| Problem |
Find each line below containing the word "evenodd" and copy it.

Data items

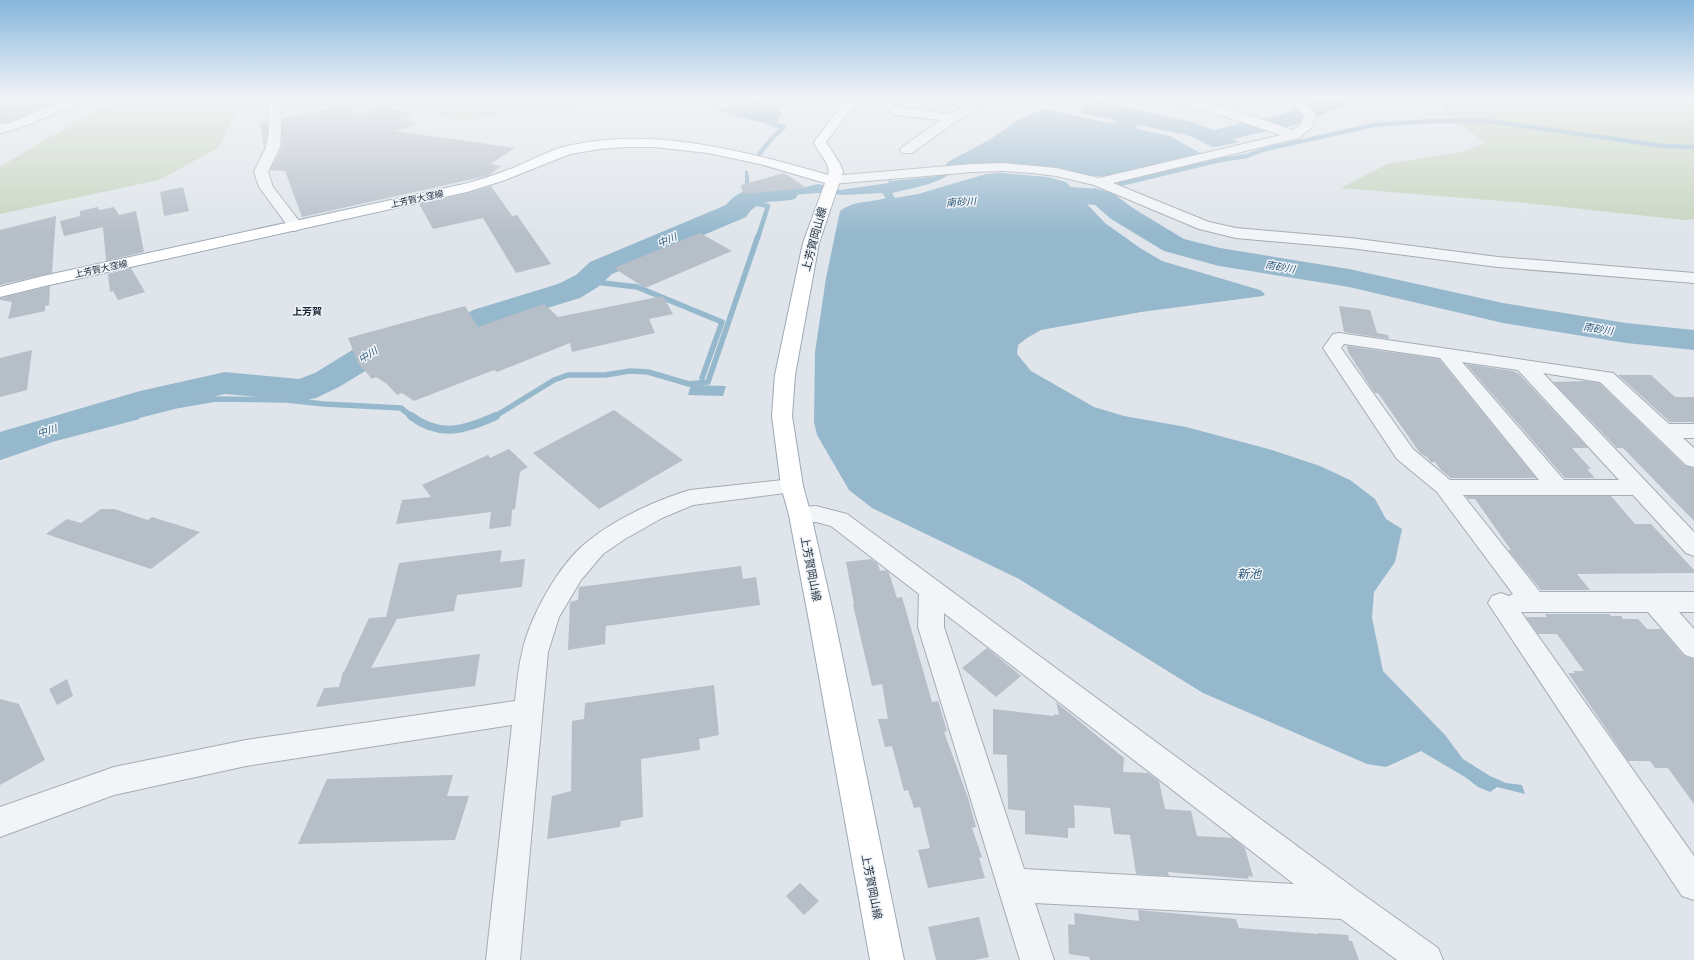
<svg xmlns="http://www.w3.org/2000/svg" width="1694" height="960" font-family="'DM Sans','Noto Sans JP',sans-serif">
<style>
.green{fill:#c7d5bf}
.water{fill:#96b8cd}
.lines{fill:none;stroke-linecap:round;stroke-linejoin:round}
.stream-far2{stroke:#96b8cd;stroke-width:4.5}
.stream-far1{stroke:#96b8cd;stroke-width:5.5}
.stream{stroke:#96b8cd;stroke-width:8}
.river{fill:#96b8cd;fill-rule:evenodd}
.building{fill:#b6bec8}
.minor-casing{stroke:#a4acb5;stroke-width:2}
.major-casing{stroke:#9daab7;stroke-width:2}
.minor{fill:#f2f5f8;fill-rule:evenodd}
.major{fill:#fff;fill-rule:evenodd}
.labels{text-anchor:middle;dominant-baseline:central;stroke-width:3;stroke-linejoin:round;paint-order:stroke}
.far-street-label{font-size:9px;fill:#263443;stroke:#eff3f7}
.far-water-label{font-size:10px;font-style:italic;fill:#2c597b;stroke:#eff3f7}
.far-neighbourhood-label{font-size:10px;font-weight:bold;fill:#192533;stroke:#eff3f7}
.street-label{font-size:11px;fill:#263443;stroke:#eff3f7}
.water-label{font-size:12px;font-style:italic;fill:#2c597b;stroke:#eff3f7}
</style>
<rect width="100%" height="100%" fill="#dfe5ea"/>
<path class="green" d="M120,99H793L786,105L757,100L727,104L671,105L611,101L458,120L404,107H239L218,148L159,180L0,214V167L41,142Z
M1442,99H1694V219L1684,220L1526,203L1341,188L1387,164L1461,152L1485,143L1447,114Z"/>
<path class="water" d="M1093,100L1191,123L1215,132H1224L1229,135L1227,137L1239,142L1216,147H1212L1185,133L1181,134L1078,112Z
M753,101C762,103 777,105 781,113L776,124L778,127L717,111L736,104Z
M1044,109L1170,136L1202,154L1109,176H1091L1055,168L961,165C943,184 916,187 892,193L895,198L918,194L986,174L1001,173L1048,177L1066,182L1105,223L1140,248L1162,261L1260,290L1265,294L1263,296L1141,312L1041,330L1027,338L1018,345L1017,354L1031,371L1094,407L1124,416L1186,427L1272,450L1320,466L1350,480L1375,499L1386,519L1402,529L1395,562L1374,592L1372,618L1383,671L1445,735L1463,759L1490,776L1506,783L1522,785L1525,794L1497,787L1490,792L1478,787L1465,777L1421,751L1386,767L1367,764L1203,693L1019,579L872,508L849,490L817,435L814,422L815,352L826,278L840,211C854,200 871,203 886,198L882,193L845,195L817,193L757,198L747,202L740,207L741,211L736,209L735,205L738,202L733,200L745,194V171H748L750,189L761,192L788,191L818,184L840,190L889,183L888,180L892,181L938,176L944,167L948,162L989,140L1020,119Z
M1094,188C1129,197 1156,232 1188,245C1201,250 1214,251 1227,252L1225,265C1214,262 1202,261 1192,257C1154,243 1124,222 1096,194L1094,190Z
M691,385L726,386L723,396L688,395Z"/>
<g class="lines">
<path class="stream-far2" d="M776,110L784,99
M760,153L772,138L784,127L772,124
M1120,184L1220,160L1247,156L1262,150L1374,125L1430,121H1489L1663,146L1694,147
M743,201L768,206L758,237"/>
<path class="stream-far1" d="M587,281L637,287L722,322L702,378
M132,417L175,406L215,399L286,400L324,404L401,408L412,417
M494,417L554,380L568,375H605L630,371L648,372L689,384L708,382L758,236"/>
<path class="stream" d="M411,416C440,438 465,430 496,416
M0,456L52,438L136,416"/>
<path class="river" d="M1320,99H1350L1347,104L1298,124L1211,144L1178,132L1138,124L1130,133L1070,146L1062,144L1058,139L1062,134L1114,123L1125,111L1133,109L1193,122L1213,130L1283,114Z
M786,185L795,187L799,193L795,199C774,204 760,196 746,217L612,274L598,287L580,298L498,323L461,339L393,354L339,387L316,398L303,401L225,394L162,408L0,457V432L140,391L225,372L299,379L315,373L370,339L440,324L476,309L558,284L576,275L590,262L726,205C740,186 764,186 786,185Z
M1073,187L1098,189L1113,193L1131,207L1184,239L1220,248L1349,269L1503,303L1626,323L1694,330V350L1626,343L1503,323L1349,287L1219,266L1164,251L1111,219L1095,205L1073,203L1024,206L1015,204L1011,198L1015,192L1024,190Z"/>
</g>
<path class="building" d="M0,99L54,102L10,122L0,123Z
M339,105L361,113L378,106L413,114L408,116L411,117L404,119L417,124L395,131L515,148L490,164L501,166L489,175L482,177L302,217L285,171L270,170L282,147V118L308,113L310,115Z
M267,121L268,131L264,148L260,123Z
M784,173L807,188L743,194L741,185Z
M491,186L512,216L517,215L551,264L516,273L483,218L433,229L419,204L467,193Z
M183,187L189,211L164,216L160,192Z
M98,207L99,210L114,207L119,215L136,211L144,252L106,261L103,227L64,236L60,221L80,216V211Z
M56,216L52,273L0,285V230Z
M700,233L732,251L645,288L614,268Z
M131,268L145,292L118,300L113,291L110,292L108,274Z
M50,286L49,305L45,306V311L8,319L12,302L0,300V298Z
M663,296L673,314L649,319L655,333L572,352L570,343L497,372L494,370L414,401L402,393L397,395L387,384L376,377L372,379L358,363L348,338L465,306L478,327L544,304L558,317Z
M1339,306L1370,310L1377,333L1388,335L1389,339L1344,332Z
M1347,346L1439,359L1536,478H1451L1441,470L1435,462H1431L1427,457L1420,453L1378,393H1375L1372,389L1348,352Z
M32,350L27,390L0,397V358Z
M1466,364L1513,371L1519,374L1588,448H1572L1591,469H1587L1595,478H1565Z
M1618,375H1651L1675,397H1694V422H1670Z
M1586,381L1599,383L1685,466L1694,468V521L1626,451L1623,448H1617L1553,382Z
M614,410L683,460L599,509L533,453Z
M509,449L528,467L520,472L515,509L512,510L511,526L489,529L491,512L396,524L402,500L431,497L422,485L488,455L490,458Z
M1466,496H1611L1635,524H1651L1694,570V573L1577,574L1590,590H1541L1508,550H1511L1475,499H1468Z
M101,509H114L148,520L152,517L200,532L151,569L46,534L67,519L81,523Z
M502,550L500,562L525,559L522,587L457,595L454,611L397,619L371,668L480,654L475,686L316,707L324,688L339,687L343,672H344L369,618L386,617L399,563Z
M871,559L878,564L880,571L886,570L889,573L897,598L902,597L932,702L938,701L947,731L944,732L968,798L976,827L972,828L982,857L979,858L985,878L928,888L918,850L930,848L920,807L914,808L908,790L904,791L892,746L885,747L878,719H888L882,684L872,686L853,605L854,604L846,562Z
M741,566L743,579L756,577L760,605L606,626L605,644L568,650L570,602L578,600L579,587Z
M1545,614H1609L1611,616H1621L1623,619H1638L1647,629H1661L1684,656L1694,659V804L1668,768H1655L1650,761H1628L1568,673H1575L1573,671H1584L1557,634H1538L1526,617H1547Z
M987,648L1021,676L996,697L962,668Z
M67,679L73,696L57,705L49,689Z
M714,685L719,735L699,739L700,750L641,759L643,817L621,821L620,827L547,839L552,796L571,791L572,721L584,719L585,703Z
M0,699L19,704L45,760L0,785Z
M1056,702L1124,758L1123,772L1148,773L1159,781L1165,809L1191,811L1197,836L1233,838L1245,848L1253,877L1248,876L1249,879L1168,872L1169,876L1136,874L1130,835L1114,834L1110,808L1074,805L1075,828H1068V838L1025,834V811L1008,809L1007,755L993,754V709L1054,716V714L1059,715Z
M453,775L447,796H469L455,840L298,844L327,779Z
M800,883L819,901L804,915L786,896Z
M1138,910L1236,919L1239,928L1318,934V933L1348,935L1349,941H1352L1359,960H1090L1089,957L1069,954L1068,924L1075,925L1074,913L1139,921Z
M979,917L989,957L975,960H936L928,927Z"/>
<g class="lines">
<g class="minor-casing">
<path id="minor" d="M68,99H84L82,102C56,112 28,127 0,133V125L10,123Z
M268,99H280L281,131L280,147L268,172L273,187L303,226L300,229L295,231L290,229L259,187L254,172L266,147L269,131Z
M923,99H985L980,107L956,121L912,153H902L900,150L902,147L941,120L895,115L891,114L889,111L891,108L895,107L950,114L963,106L929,103L925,102Z
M1165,99C1209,97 1252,117 1293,130L1301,124L1304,115L1297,108L1285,99C1302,99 1306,101 1316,115L1311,128L1299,138L1113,183L1209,222L1236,228L1350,238L1498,257L1694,273V283L1498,267L1350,248L1236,238L1199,229L1094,185L1056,176L1032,173L1003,171L972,172L832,184L827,183L825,180L827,177L832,176L972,164L1003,163L1056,168L1099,178L1281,135L1205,110L1167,102Z
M1339,333L1613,373L1669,424H1694V438H1683L1694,448V467L1686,465L1600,382L1543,373L1694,532V556L1686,553L1633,495H1463L1540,592H1694V612H1679L1694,629V658L1685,655L1648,612H1521L1694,856V900L1682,896L1488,603L1492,596L1501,593L1509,596L1513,594L1437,492L1397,459L1323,348L1333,334ZM1344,344L1440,358L1539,480H1450L1413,449L1341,348ZM1462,362L1518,370L1619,480H1564Z
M792,479L800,481L803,486L800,491L693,505L662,518L625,539L603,554L581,580L559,617L548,652L520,960H486L512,725L246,766L114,795L0,837V807L114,767L246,740L515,701C517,685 518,668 522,653C529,618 559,564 587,542C615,519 656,500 690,490Z
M816,506L847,514L1358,891L1438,948L1443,960H1397L1341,919L1035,903L1054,960H1020L918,627L919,594L831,526L816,522L800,523L792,521L789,515L792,509L800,507ZM944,613L1294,884L1024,869L944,627Z"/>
</g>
<g class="major-casing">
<path id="major" d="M841,99H853L854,105L826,142L840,164L843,172L819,243L795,375L792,416L803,486L811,515L835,621L904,960H870L809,621L789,515L781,486L772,416L775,375L803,243L825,183L760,164L708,153L654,147H627L600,149L570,154L505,180L467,192L45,286L0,297V287L43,276L464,184C481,180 497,174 513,168C530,161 546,152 563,147C652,125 743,151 828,175C832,163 817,153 814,142L842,105Z"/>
</g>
<use href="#minor" class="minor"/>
<use href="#major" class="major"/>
</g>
<linearGradient id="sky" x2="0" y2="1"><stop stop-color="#87b6dd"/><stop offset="0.42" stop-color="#f1f3f6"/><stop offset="1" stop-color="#f1f3f6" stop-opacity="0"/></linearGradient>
<rect width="1694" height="233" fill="url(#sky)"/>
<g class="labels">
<g class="far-street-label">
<text transform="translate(417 199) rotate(-12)">上芳賀大窪線</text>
<text transform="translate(101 269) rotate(-12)">上芳賀大窪線</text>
</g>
<g class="far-water-label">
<text transform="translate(961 202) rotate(-4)">南砂川</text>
<text transform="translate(667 240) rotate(-23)">中川</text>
<text transform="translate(1280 267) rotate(9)">南砂川</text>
<text transform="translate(1598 329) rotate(9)">南砂川</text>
<text transform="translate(368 355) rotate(-32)">中川</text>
<text transform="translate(47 431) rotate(-17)">中川</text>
</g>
<g class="far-neighbourhood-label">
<text x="307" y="311">上芳賀</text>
</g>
<g class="street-label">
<text transform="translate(814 239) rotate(-75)">上芳賀岡山線</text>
<text transform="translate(811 569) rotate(79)">上芳賀岡山線</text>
<text transform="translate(872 887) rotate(79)">上芳賀岡山線</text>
</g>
<g class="water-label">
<text x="1249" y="574">新池</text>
</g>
</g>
</svg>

| Solved exercise |
.river{fill:#96b8cd;fill-rule:evenodd}
.minor{fill:#f2f5f8;fill-rule:evenodd}
.major{fill:#fff;fill-rule:evenodd}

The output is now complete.